JOB ITEM
Reproduce the listing below verbatim, omitting the pictures from your reply.

THE DATA
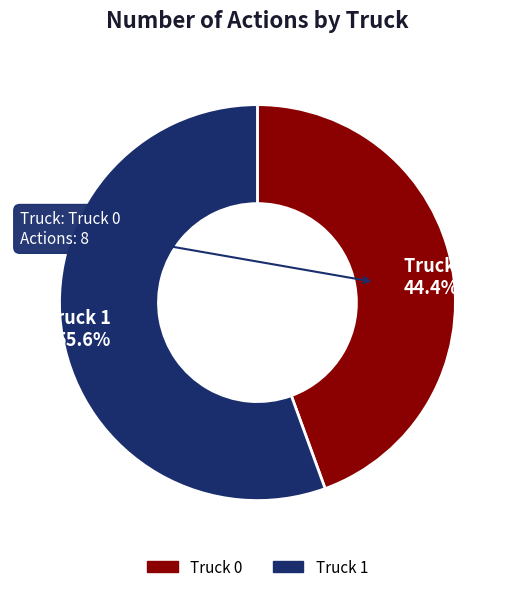

To the nearest percent, what is the average slice percentage?

50%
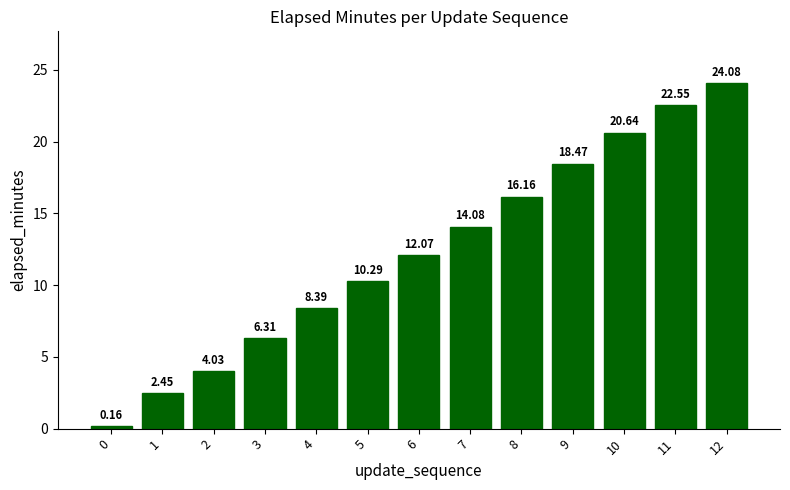

What is the average value?

12.3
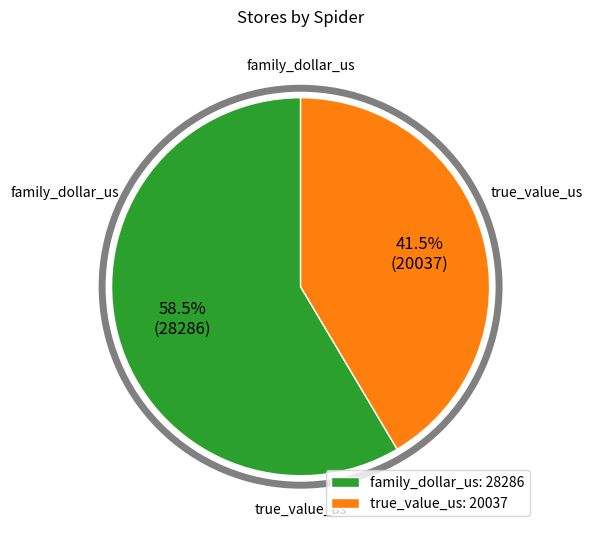

How many slices are in this pie chart?

2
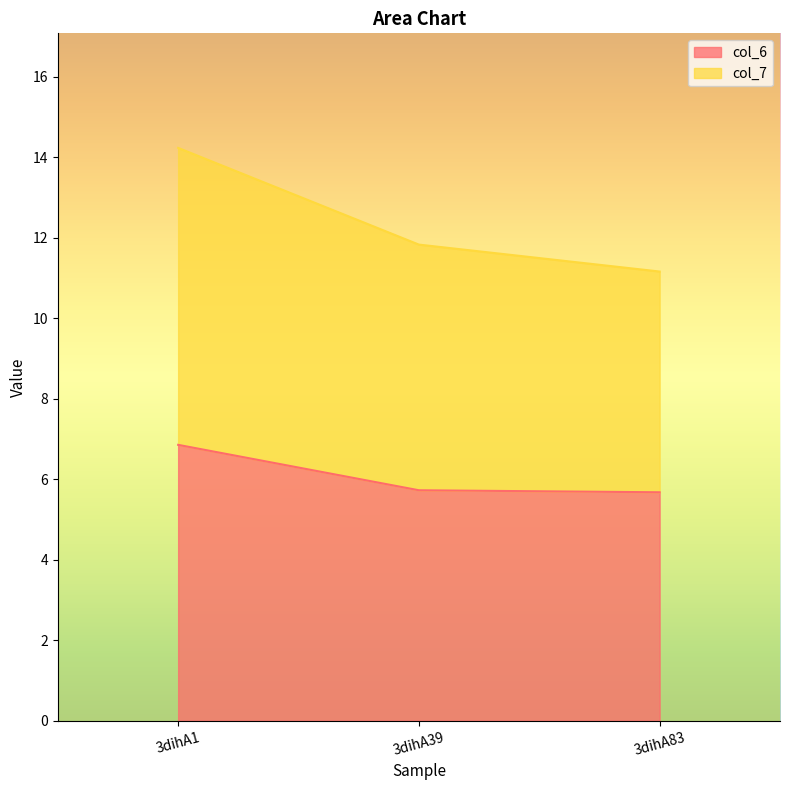

What is the lowest value of the col_6 series?

5.7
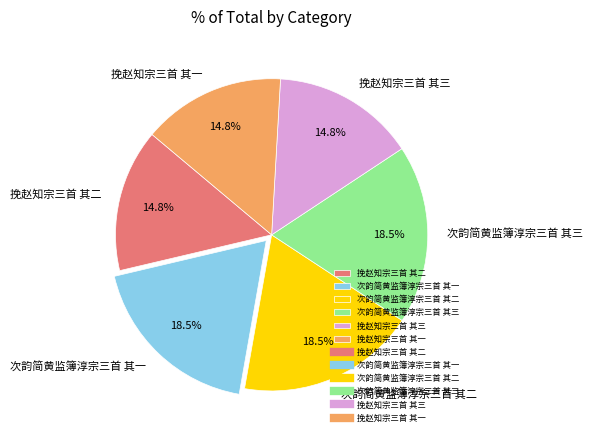

To the nearest percent, what is the average slice percentage?

17%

RESULT FOR THIS TASK
To the nearest percent, what is the average slice percentage?

50%

What is the average value?

12.3

How many slices are in this pie chart?

2

What is the lowest value of the col_6 series?

5.7

To the nearest percent, what is the average slice percentage?

17%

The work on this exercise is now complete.